Data scientists love numbers, yet not all data is numerical. Qualitative analytics should not be ignored, especially given the unique value it provides.
Quite often, the focus of analytics efforts is highly skewed towards quantitative aspects and the qualitative efforts are either negligible or replaced by the executives’ “gut feeling”. It is imperative to understand how such a casual approach can hurt your business.
The analysis of qualitative data through the methods generally used for qualitative research is referred to as Qualitative Analytics. The differentiation between Qualitative and Quantitative analytics is not always obvious. For example, during Text Analytics, measuring the frequency of certain words would be considered Quantitative Analytics; whereas exploring the contextual meaning of popular words would be considered Qualitative Analytics. In other words, Qualitative Analytics includes the analysis of context, human behavior, emotions and other factors that are hard to digitize without losing any meaning.

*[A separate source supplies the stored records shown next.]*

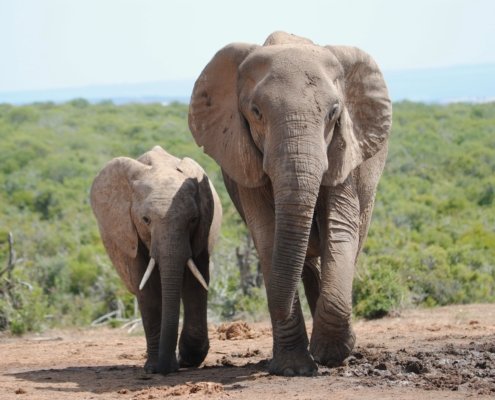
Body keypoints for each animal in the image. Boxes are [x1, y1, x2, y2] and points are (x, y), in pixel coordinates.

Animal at [90, 145, 223, 374]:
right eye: (146, 220)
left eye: (193, 219)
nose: (167, 367)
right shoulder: (129, 233)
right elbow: (148, 288)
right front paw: (154, 368)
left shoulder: (203, 229)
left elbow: (196, 282)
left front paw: (188, 359)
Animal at [189, 30, 392, 376]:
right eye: (256, 112)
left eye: (333, 112)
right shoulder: (244, 161)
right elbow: (268, 236)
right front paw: (294, 368)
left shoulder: (345, 152)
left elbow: (340, 229)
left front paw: (331, 355)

Qualitative analytics is a very powerful tool for exploratory research – the earliest phase of analytics. It is also a great tool to bridge the gap between insights provided by quantitative research, and provide in-depth understanding of the underlying reasons and motivations for a phenomenon. Pragmatic qualitative research is done through a variety of methods. While some of them are simple such as Surveys and Interviews, others are highly advanced such as Ethnography and Phenomenology.
One of the most common myths about qualitative analytics is that it is useful only for academic researchers in selected fields such as social sciences and neuroscience marketing. The truth is that - almost all business problems have a qualitative aspect, and thus, quantitative analysis alone would never be able to tell the complete story.